### Recorded data
■ ■ ■ ■
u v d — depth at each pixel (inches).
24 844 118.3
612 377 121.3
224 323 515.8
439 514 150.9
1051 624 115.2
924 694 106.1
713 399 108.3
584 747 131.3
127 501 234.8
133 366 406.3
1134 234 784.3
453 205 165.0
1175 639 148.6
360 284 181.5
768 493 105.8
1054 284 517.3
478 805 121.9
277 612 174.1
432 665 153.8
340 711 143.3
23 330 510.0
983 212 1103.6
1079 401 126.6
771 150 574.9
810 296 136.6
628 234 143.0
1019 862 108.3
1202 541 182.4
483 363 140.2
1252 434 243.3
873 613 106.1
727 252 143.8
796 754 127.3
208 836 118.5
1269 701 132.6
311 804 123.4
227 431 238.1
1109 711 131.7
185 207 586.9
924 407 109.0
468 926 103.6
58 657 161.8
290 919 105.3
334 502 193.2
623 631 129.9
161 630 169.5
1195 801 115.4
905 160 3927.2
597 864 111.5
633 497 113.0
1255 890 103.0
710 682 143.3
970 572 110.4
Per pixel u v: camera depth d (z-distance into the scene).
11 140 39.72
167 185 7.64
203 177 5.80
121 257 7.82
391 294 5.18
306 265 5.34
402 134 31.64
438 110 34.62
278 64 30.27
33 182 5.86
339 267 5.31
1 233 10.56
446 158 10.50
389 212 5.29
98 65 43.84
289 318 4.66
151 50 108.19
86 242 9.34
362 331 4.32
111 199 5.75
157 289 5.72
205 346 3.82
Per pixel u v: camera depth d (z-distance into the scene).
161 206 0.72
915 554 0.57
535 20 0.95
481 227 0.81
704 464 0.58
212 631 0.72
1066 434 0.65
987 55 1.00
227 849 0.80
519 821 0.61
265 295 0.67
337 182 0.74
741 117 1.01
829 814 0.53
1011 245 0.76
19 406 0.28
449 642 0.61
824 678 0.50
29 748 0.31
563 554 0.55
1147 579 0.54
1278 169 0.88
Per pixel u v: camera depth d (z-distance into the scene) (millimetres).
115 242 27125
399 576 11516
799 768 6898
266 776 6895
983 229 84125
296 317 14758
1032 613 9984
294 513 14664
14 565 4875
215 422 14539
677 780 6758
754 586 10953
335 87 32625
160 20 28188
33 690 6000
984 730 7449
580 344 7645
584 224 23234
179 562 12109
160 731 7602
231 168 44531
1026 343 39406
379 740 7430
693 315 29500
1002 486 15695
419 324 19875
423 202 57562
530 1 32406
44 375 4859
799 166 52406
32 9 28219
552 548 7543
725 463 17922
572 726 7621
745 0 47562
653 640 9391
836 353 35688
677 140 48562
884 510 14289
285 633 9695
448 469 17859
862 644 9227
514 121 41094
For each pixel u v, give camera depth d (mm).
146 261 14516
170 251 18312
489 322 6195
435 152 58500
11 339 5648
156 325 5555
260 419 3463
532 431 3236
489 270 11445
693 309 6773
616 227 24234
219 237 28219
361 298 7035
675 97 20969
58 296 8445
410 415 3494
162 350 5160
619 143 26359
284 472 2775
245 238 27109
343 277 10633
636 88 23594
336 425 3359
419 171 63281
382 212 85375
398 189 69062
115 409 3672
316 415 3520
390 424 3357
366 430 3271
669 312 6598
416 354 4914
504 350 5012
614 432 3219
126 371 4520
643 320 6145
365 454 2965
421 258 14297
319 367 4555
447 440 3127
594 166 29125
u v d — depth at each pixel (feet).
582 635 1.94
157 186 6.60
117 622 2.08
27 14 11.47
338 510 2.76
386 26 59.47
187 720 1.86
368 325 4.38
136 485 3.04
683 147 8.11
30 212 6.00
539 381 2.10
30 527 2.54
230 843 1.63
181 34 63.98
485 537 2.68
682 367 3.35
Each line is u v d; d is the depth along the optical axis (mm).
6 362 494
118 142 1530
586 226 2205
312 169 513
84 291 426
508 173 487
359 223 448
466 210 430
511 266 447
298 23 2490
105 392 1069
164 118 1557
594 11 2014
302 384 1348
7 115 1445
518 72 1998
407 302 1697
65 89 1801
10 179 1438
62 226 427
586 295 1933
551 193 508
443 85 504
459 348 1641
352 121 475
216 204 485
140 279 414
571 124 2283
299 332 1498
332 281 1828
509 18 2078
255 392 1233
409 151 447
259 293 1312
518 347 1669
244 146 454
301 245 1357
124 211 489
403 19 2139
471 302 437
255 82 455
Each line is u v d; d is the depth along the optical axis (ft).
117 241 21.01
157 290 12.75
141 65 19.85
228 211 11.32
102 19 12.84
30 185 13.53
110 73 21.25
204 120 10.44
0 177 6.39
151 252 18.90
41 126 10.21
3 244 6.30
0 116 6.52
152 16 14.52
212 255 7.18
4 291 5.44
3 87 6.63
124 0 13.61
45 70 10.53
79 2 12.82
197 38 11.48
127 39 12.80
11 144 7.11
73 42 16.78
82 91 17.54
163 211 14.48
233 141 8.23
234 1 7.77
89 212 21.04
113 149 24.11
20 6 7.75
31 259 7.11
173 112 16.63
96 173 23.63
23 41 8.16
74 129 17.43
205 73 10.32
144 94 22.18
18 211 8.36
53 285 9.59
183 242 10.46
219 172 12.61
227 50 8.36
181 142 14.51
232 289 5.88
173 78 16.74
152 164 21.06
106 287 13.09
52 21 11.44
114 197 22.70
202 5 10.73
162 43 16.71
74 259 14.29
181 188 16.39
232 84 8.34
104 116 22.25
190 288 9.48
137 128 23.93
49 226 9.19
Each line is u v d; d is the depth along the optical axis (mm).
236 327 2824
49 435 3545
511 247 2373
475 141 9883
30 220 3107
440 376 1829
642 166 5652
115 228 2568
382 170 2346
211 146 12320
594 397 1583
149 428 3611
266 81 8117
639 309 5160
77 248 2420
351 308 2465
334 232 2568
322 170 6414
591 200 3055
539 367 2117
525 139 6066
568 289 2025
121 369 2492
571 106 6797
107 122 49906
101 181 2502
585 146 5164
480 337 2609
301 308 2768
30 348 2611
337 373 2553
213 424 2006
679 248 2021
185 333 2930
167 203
■ ■ ■ ■
### What to work on
From the records above, print exactly the lines that run from the line with "829 814 0.53" to the line with "552 548 7543", inclusive.

### Response for this exercise
829 814 0.53
1011 245 0.76
19 406 0.28
449 642 0.61
824 678 0.50
29 748 0.31
563 554 0.55
1147 579 0.54
1278 169 0.88
Per pixel u v: camera depth d (z-distance into the scene) (millimetres).
115 242 27125
399 576 11516
799 768 6898
266 776 6895
983 229 84125
296 317 14758
1032 613 9984
294 513 14664
14 565 4875
215 422 14539
677 780 6758
754 586 10953
335 87 32625
160 20 28188
33 690 6000
984 730 7449
580 344 7645
584 224 23234
179 562 12109
160 731 7602
231 168 44531
1026 343 39406
379 740 7430
693 315 29500
1002 486 15695
419 324 19875
423 202 57562
530 1 32406
44 375 4859
799 166 52406
32 9 28219
552 548 7543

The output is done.